Donald Solomon, the ex-chief of East Washington Borough, extorted money in exchange for protecting fake drug transactions staged by the FBI, and he made threats against a politician and a former girlfriend, the latter resulting in a drive-by shooting that damaged a car, authorities said.
The 56-year-old Solomon and his attorney declined to comment after the plea, but U. S. Attorney David Hickton called Solomon's actions "stark and brazen criminal conduct" that violated both laws and ethics.
"This is a very important case.
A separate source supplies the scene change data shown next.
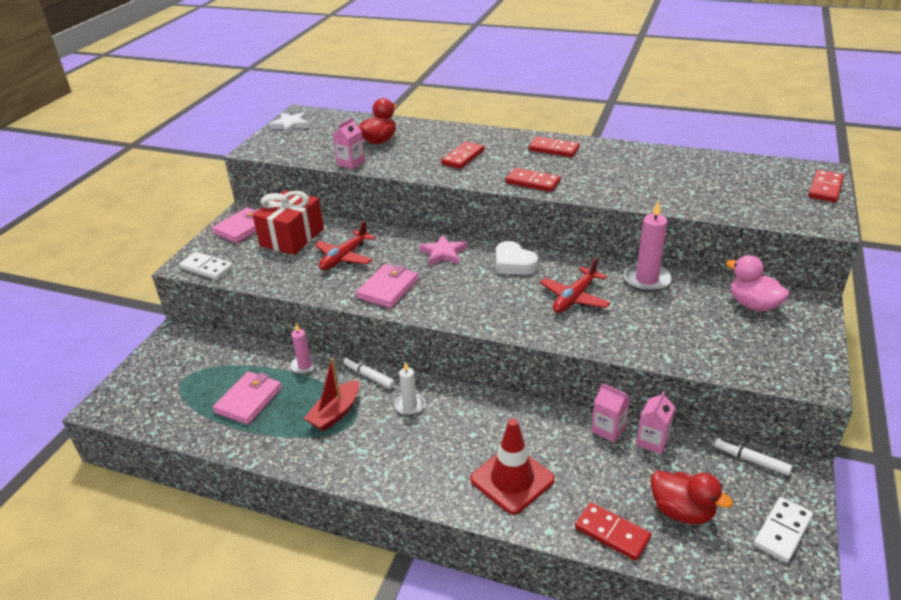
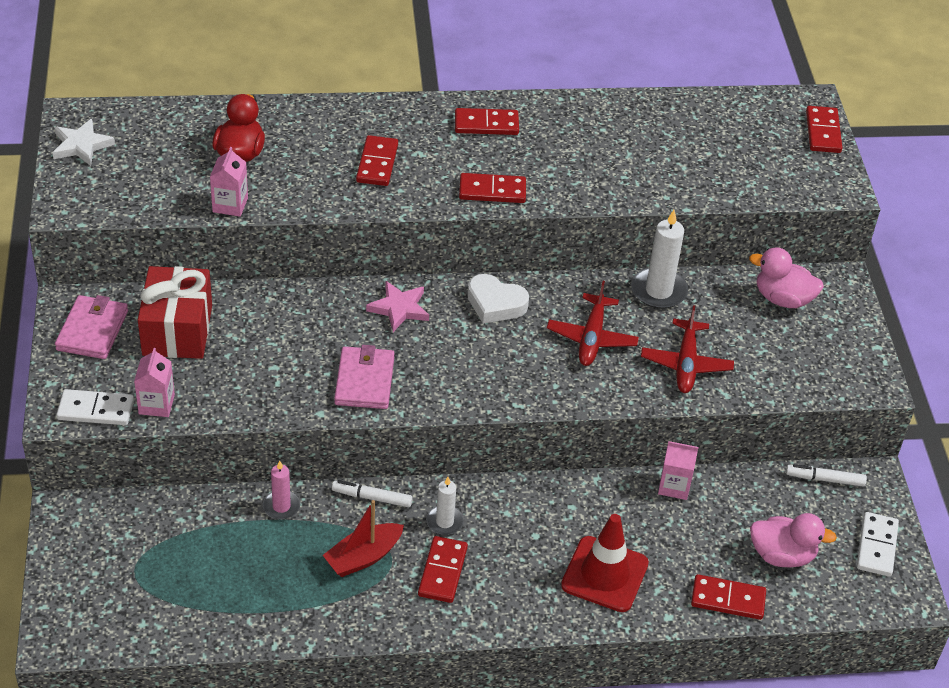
camera: 30 degrees left, 10 degrees up
pink wallet [213,371,282,425] -> none
red boat [304,358,359,431] -> red boat turned 45 degrees clockwise [323,500,404,577]
red plane [315,220,376,270] -> red plane moved to [641,305,734,393]
pink candle [624,201,672,292] -> white candle [631,210,688,309]
pink carton [636,391,675,454] -> pink carton moved to [134,348,175,417]
red duck [651,470,733,524] -> pink duck [750,513,837,568]
none -> red domino [418,536,468,603]

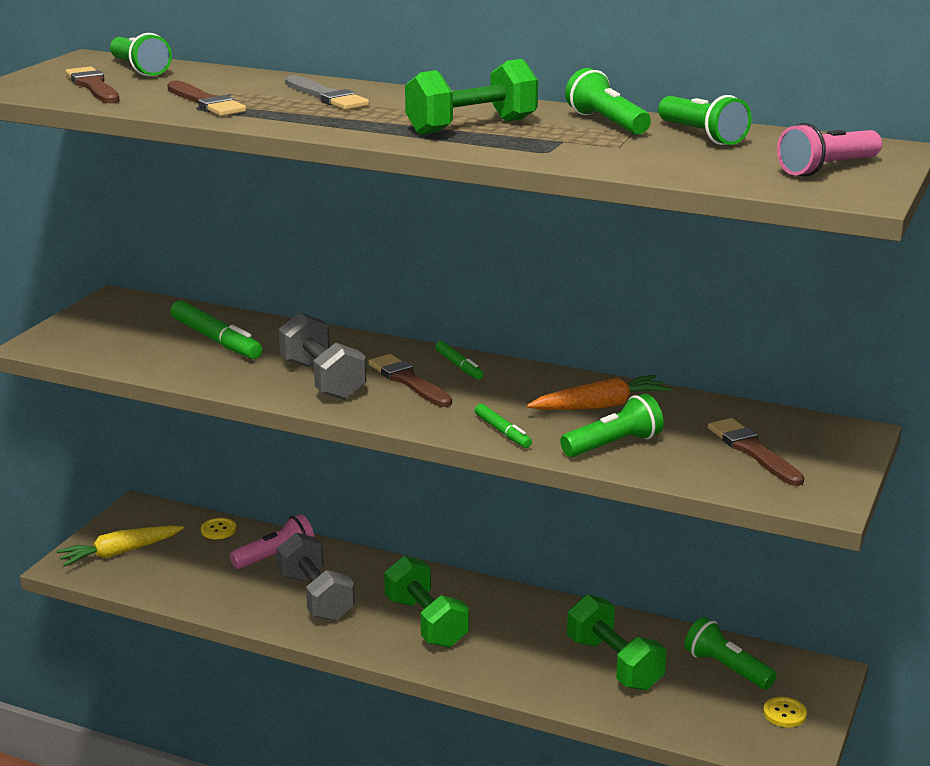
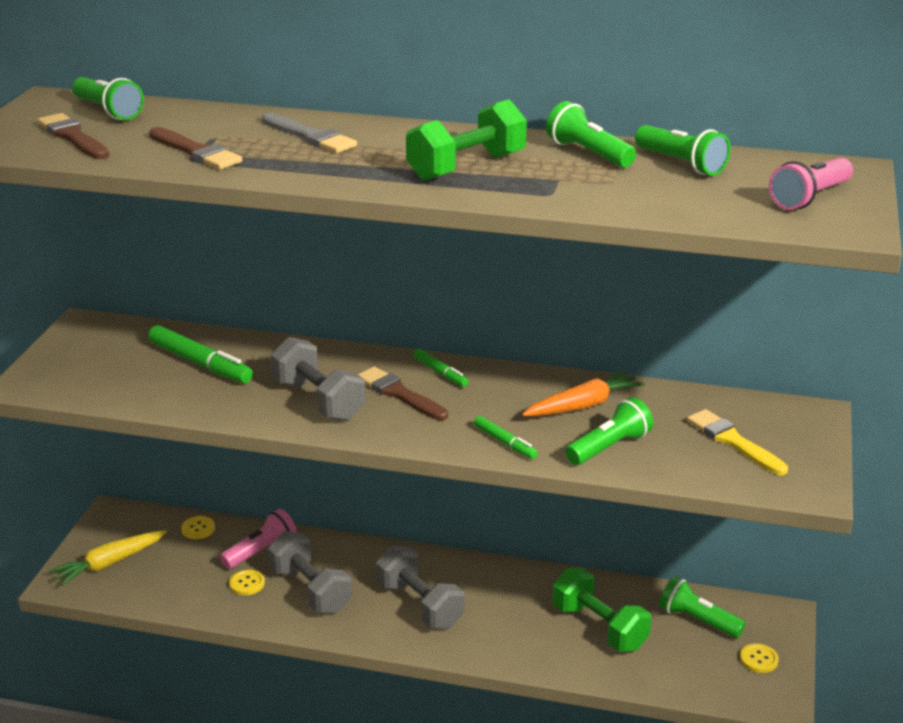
camera: 10 degrees left, 5 degrees up
green dumbbell [384,556,469,648] -> grey dumbbell [376,545,464,629]
brown brush [708,418,804,486] -> yellow brush [687,409,788,475]
none -> yellow button [229,570,265,595]

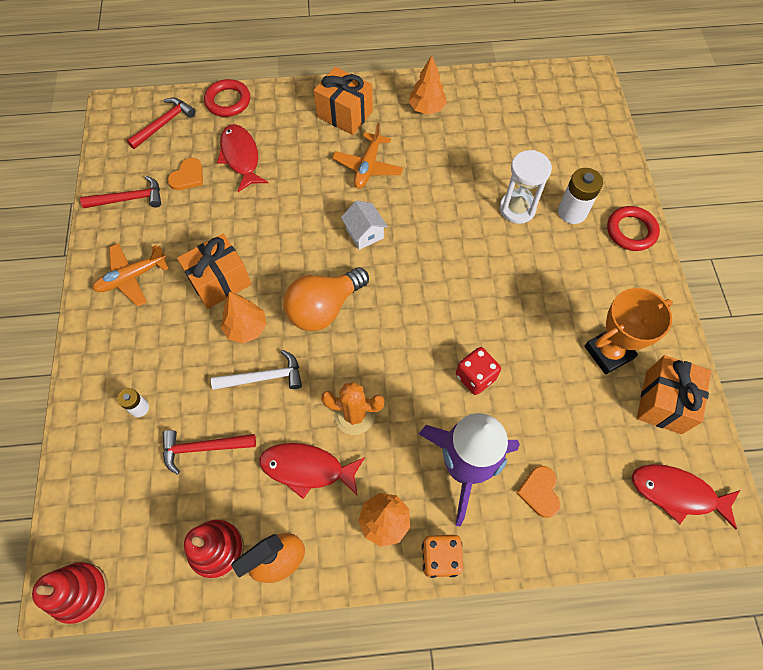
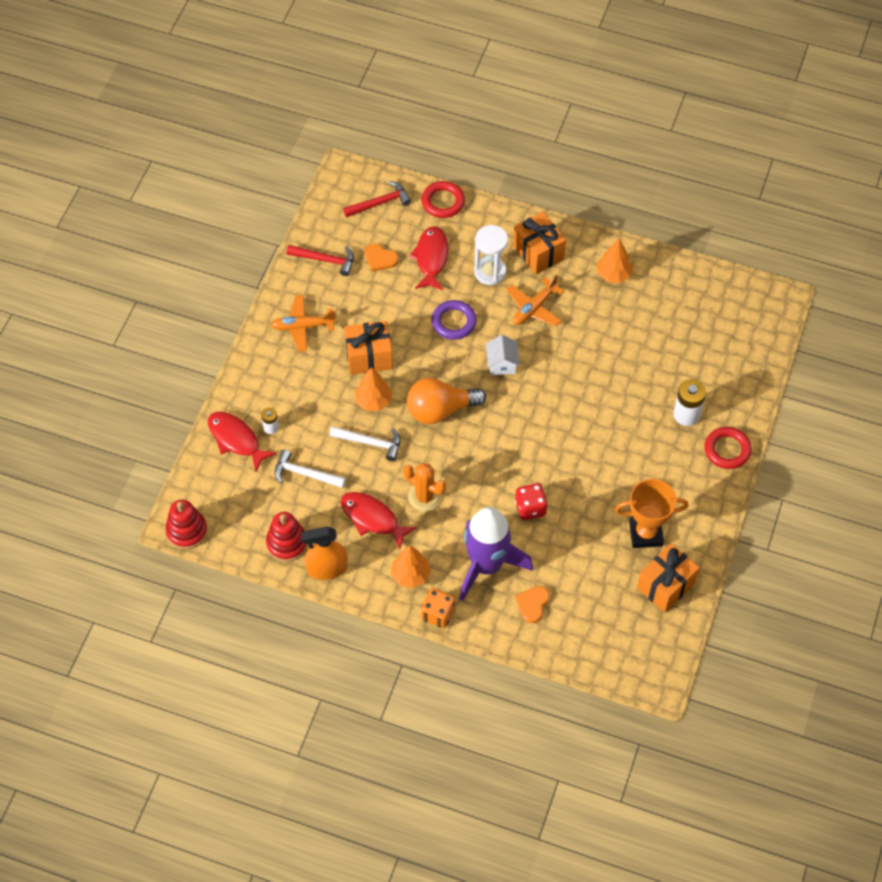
camera: 25 degrees right, 5 degrees down
red hammer [163,430,256,474] -> white hammer [275,450,346,488]
orange heart [167,158,203,190] -> orange heart turned 60 degrees clockwise [365,243,399,271]
white hourglass [500,150,552,224] -> white hourglass moved to [474,225,508,285]
red fish [632,464,740,529] -> red fish moved to [208,412,277,472]
none -> purple ring [431,300,477,340]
It has everything," Hickton said. "It's a public corruption case involving a person of high public trust who said, 'I'm the best cop money can buy.'" According to a grand jury indictment, that's how Solomon referred to himself to an FBI informant posing as a drug dealer.
Solomon faces up to 20 years in prison when he's sentenced May 3 on the three counts of extortion.
Solomon began meeting with the FBI informant in July 2011 and discussed plans to protect the drug deals, the indictment said.
A month later, Solomon sat inside his police cruiser—in uniform and on duty—and watched a multi-kilogram cocaine sale take place in the parking lot of the First Christian Church in East Washington. He accepted $2,500 for that protection— not realizing the deal was a ruse by authorities—and agreed to protect future drug shipments. All told, Solomon was paid $8,800 for protection and for procuring the stun guns.
Solomon also told an undercover FBI agent that a local councilman "needs to be eliminated" and said he was protecting the drug shipments because he needed the money. He also discussed wanting to make an ex-girlfriend "disappear" and stuffing her in a body bag.
Solomon was hired as chief in October 2010 after serving as a part-time officer for 20 years.
Other details about Solomon's case emerged in October when 41-year-old Timothy D. Johnson, of Washington, Pa., pleaded guilty to illegally possessing silencers and machine guns—one of which Johnson acknowledged using to shoot up the car of another man at Solomon's request in April 2011. Johnson will be sentenced next month.
Johnson's attorney, Lee Markovitz, has said his client was living with the chief's ex-wife when Solomon asked Johnson to intimidate a man who once dated the chief's ex-girlfriend. The FBI has characterized the drive-by target as a drug dealer of whom Solomon was jealous.
Johnson "was asked by Don Solomon to actually go into the home and put a gun to somebody's head" but Johnson, instead, chose a less dangerous option of riddling the man's car with bullets during a drive-by shooting, Markovitz said.
After his arrest in 2011, Solomon initially went back to live with his ex-wife as a condition of his pretrial release, but a federal magistrate allowed him to be confined to another home after she refused to feed him, court records show.
Council in the tiny borough 30 miles southwest of Pittsburgh voted to fire Solomon in November 2011, a month after a grand jury indicted him. Borough solicitor Dennis Makel said Friday, however, that the vote to fire Solomon might not have followed proper procedures, so the council will again vote on it this month.
"I'm still shocked at what I heard today," Makel said. "I think it's pretty nefarious."
Solomon can remain free on bond at home and hold a job until he is sentenced, but must abide by an 11 p.m. to 6 a.m. curfew.